For now, though, the Citra craze isn’t abating. Sierra Nevada brew master Steve Dresler says his production of Torpedo, the country’s best-selling IPA, has grown by about 60 percent this year, while the brewery’s overall production is up about 8 percent. The hop is also a favorite of boundary-pushing artisans such as Gabe Fletcher of Alaska’s Anchorage Brewing, which uses the hop in its Love Buzz Saison and Bitter Monk Belgian-style IPA.
Closer to home, Citra is responsible for the popularity of the Orange Whip IPA brewed by Mad Fox Brewing in Falls Church. “The Citra flavors just meld so nicely with the caramel malts,” Chief Executive Bill Madden says.
Like Mad Fox and DC Brau, the District’s3 Stars Brewing has experimented with Citra. A recent batch of harvest ale included 70 pounds of the freshly picked hop, rather than the more common dried form.
Citra’s tight supply relative to the outsize demand translates to a simple imperative for consumers: If you see a locally brewed beer made with Citra, pounce. It might not be available for long.
The 3 Stars harvest ale features delicate notes of litchi, orange and honey. DC Brau’s For Others has a bolder aroma, with juicy citrus, mango, pineapple and even a hint of onion.
Meanwhile, Sierra Nevada’s Torpedo is always available. The smell is a classic, appetizing Citra mixture of orange and tropical fruit, and the beer tastes like oranges and caramel, with a lingering bitterness.

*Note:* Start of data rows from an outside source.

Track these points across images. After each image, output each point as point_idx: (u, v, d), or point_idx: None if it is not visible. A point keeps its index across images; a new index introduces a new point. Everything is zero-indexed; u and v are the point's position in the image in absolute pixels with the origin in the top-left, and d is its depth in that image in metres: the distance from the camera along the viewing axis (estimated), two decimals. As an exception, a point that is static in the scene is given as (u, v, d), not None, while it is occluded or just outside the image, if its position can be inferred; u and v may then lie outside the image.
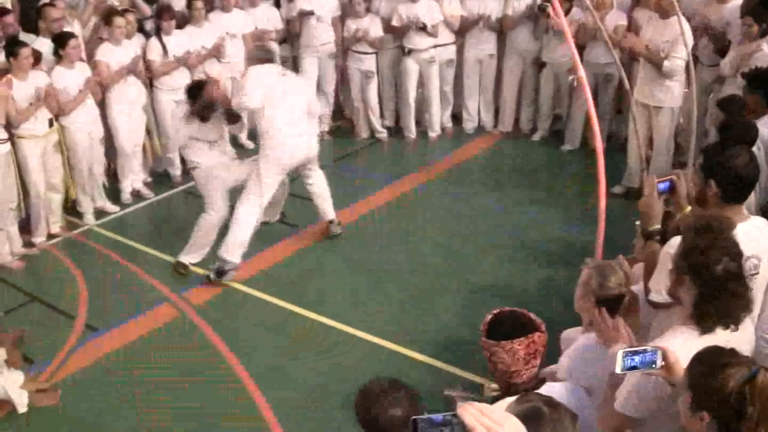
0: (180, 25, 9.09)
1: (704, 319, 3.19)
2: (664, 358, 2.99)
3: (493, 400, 3.16)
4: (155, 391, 5.89)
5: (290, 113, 7.25)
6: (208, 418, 5.62)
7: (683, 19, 7.53)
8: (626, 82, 7.24)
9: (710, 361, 2.74)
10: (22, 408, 5.66)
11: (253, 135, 10.35)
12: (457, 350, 6.11)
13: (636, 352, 3.01)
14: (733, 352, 2.78)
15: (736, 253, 3.20)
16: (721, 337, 3.17)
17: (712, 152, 4.05)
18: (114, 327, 6.72)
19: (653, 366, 2.99)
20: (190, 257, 7.51)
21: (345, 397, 5.70)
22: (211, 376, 6.06)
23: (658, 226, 3.89)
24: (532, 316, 3.30)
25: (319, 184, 7.85)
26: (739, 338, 3.26)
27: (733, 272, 3.17)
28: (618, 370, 3.04)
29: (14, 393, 5.62)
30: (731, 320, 3.19)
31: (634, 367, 3.02)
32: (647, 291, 3.92)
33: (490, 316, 3.35)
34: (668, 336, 3.31)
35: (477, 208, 8.60)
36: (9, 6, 8.37)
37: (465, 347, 6.02)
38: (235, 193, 7.42)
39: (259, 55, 7.70)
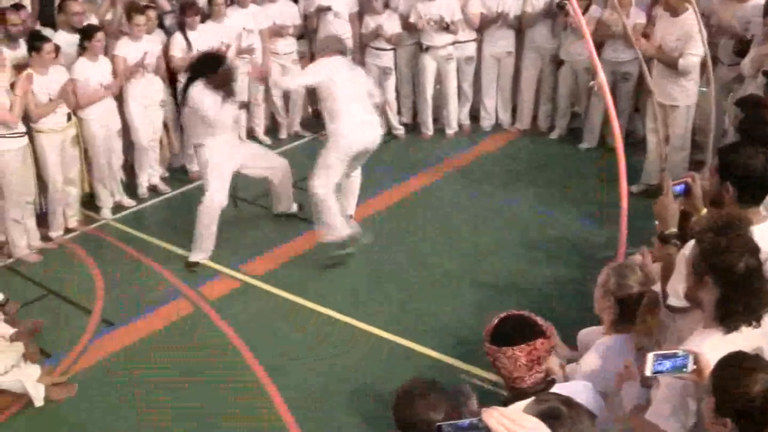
0: (201, 20, 9.09)
1: (730, 318, 3.17)
2: (696, 362, 2.97)
3: (503, 404, 3.15)
4: (168, 386, 5.91)
5: (359, 100, 7.30)
6: (222, 412, 5.64)
7: (695, 16, 7.50)
8: (649, 81, 7.21)
9: (735, 367, 2.75)
10: (38, 402, 5.69)
11: (271, 130, 10.43)
12: (471, 346, 6.08)
13: (666, 356, 3.00)
14: (757, 358, 2.79)
15: (755, 249, 3.18)
16: (746, 335, 3.17)
17: (727, 153, 4.01)
18: (130, 321, 6.75)
19: (684, 370, 2.97)
20: (196, 255, 7.52)
21: (357, 390, 5.77)
22: (225, 370, 6.08)
23: (674, 230, 3.86)
24: (539, 320, 3.26)
25: (356, 180, 7.87)
26: (760, 335, 3.25)
27: (754, 268, 3.15)
28: (647, 373, 3.03)
29: (31, 387, 5.66)
30: (755, 317, 3.18)
31: (663, 371, 3.00)
32: (665, 295, 3.89)
33: (496, 320, 3.33)
34: (694, 340, 3.28)
35: (493, 205, 8.58)
36: (27, 1, 8.39)
37: (471, 344, 5.99)
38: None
39: (330, 45, 7.68)
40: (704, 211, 4.12)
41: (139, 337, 6.55)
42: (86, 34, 7.96)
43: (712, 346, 3.12)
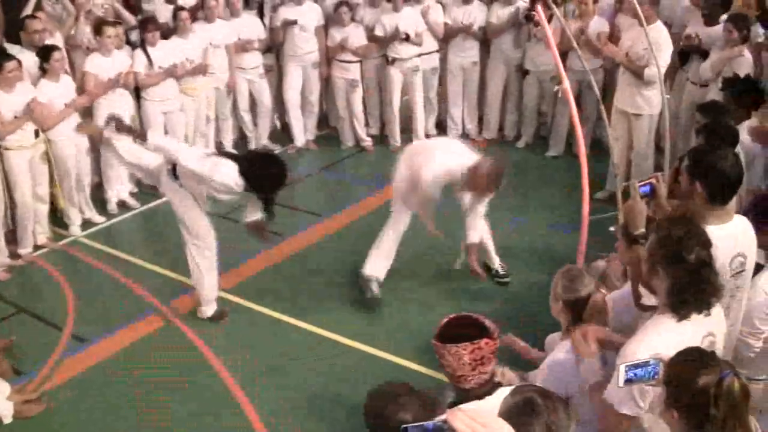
0: (165, 36, 9.09)
1: (681, 306, 3.31)
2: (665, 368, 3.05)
3: (449, 406, 3.20)
4: (141, 402, 5.89)
5: None
6: (194, 426, 5.64)
7: (663, 27, 7.64)
8: (597, 91, 7.32)
9: (686, 361, 2.86)
10: (7, 419, 5.62)
11: (239, 144, 10.40)
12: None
13: (637, 366, 3.06)
14: (711, 355, 2.91)
15: (706, 242, 3.34)
16: (697, 323, 3.33)
17: (698, 154, 4.12)
18: (101, 337, 6.71)
19: (655, 377, 3.04)
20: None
21: (336, 402, 5.79)
22: (198, 387, 6.07)
23: (642, 230, 3.93)
24: (487, 321, 3.31)
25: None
26: (713, 323, 3.42)
27: (704, 261, 3.30)
28: (621, 384, 3.09)
29: (1, 405, 5.61)
30: (705, 306, 3.32)
31: (635, 380, 3.07)
32: (637, 295, 3.96)
33: (446, 319, 3.38)
34: (649, 328, 3.42)
35: (461, 215, 8.61)
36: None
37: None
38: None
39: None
40: (669, 209, 4.23)
41: (111, 353, 6.52)
42: (43, 55, 7.87)
43: (665, 333, 3.29)
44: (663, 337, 3.26)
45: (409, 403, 3.10)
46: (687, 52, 8.25)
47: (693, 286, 3.28)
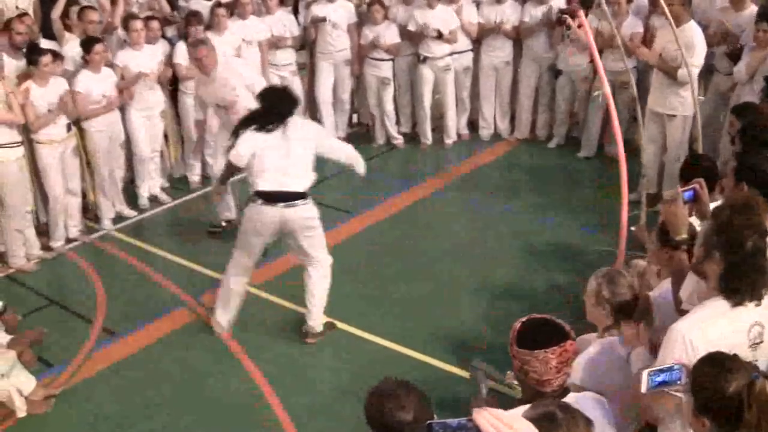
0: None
1: (734, 293, 3.28)
2: (688, 374, 3.02)
3: (516, 403, 3.17)
4: (171, 395, 5.95)
5: None
6: (223, 421, 5.66)
7: (697, 27, 7.56)
8: (634, 90, 7.27)
9: (712, 367, 2.83)
10: (21, 412, 5.65)
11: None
12: (469, 353, 6.09)
13: (661, 371, 3.04)
14: (735, 358, 2.86)
15: (764, 231, 3.30)
16: (747, 311, 3.29)
17: (746, 157, 4.10)
18: (131, 331, 6.77)
19: (678, 383, 3.01)
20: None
21: (359, 399, 5.78)
22: (226, 380, 6.10)
23: (685, 236, 3.90)
24: (562, 323, 3.29)
25: None
26: (763, 313, 3.35)
27: (760, 249, 3.27)
28: (644, 390, 3.06)
29: (16, 398, 5.62)
30: (756, 294, 3.29)
31: (660, 385, 3.05)
32: (678, 302, 3.92)
33: (519, 324, 3.33)
34: (704, 307, 3.39)
35: (493, 214, 8.63)
36: (30, 13, 8.43)
37: (477, 350, 6.00)
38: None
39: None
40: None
41: (140, 346, 6.57)
42: (85, 47, 8.00)
43: (718, 313, 3.28)
44: (712, 318, 3.25)
45: (408, 402, 3.08)
46: (737, 55, 8.12)
47: (747, 273, 3.25)
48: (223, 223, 8.27)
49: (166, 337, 6.70)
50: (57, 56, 7.78)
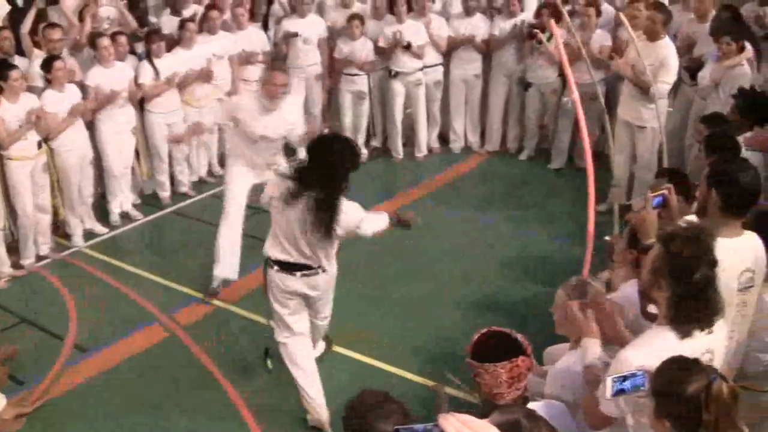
0: (168, 48, 9.13)
1: (682, 322, 3.28)
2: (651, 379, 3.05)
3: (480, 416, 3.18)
4: (144, 413, 5.89)
5: None
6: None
7: (671, 43, 7.66)
8: (602, 101, 7.34)
9: (672, 370, 2.87)
10: None
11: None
12: (442, 366, 6.08)
13: (625, 377, 3.07)
14: (695, 362, 2.91)
15: (713, 262, 3.27)
16: (697, 340, 3.28)
17: (720, 164, 4.13)
18: (104, 347, 6.72)
19: (642, 388, 3.04)
20: None
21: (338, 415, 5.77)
22: (201, 397, 6.06)
23: (653, 240, 3.94)
24: (519, 337, 3.30)
25: None
26: (713, 340, 3.37)
27: (709, 281, 3.26)
28: (608, 396, 3.09)
29: None
30: (706, 323, 3.28)
31: (623, 391, 3.08)
32: (644, 304, 3.95)
33: (477, 336, 3.36)
34: (649, 338, 3.39)
35: (466, 227, 8.66)
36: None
37: (450, 363, 5.99)
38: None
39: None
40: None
41: (113, 363, 6.51)
42: (44, 66, 7.89)
43: (664, 345, 3.23)
44: (661, 351, 3.16)
45: (388, 413, 3.08)
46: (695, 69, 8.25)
47: (695, 303, 3.25)
48: None
49: (138, 353, 6.65)
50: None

Luckily, DC Brau hasn’t used up its 300-pound Citra windfall. Expect more Citra beer, possibly another batch of For Others, in the coming months.
3 Stars Brewing also hopes to show off the ingredient in future creations. “When we can get our hands on Citra hops, we will be looking to use them,” 3 Stars President Dave Coleman says. Still, he adds, “hop contracts for Citra for 2013 are pretty much all sold out.”
Yet he has a good reason to stay optimistic: “There’s always another hop on the horizon.”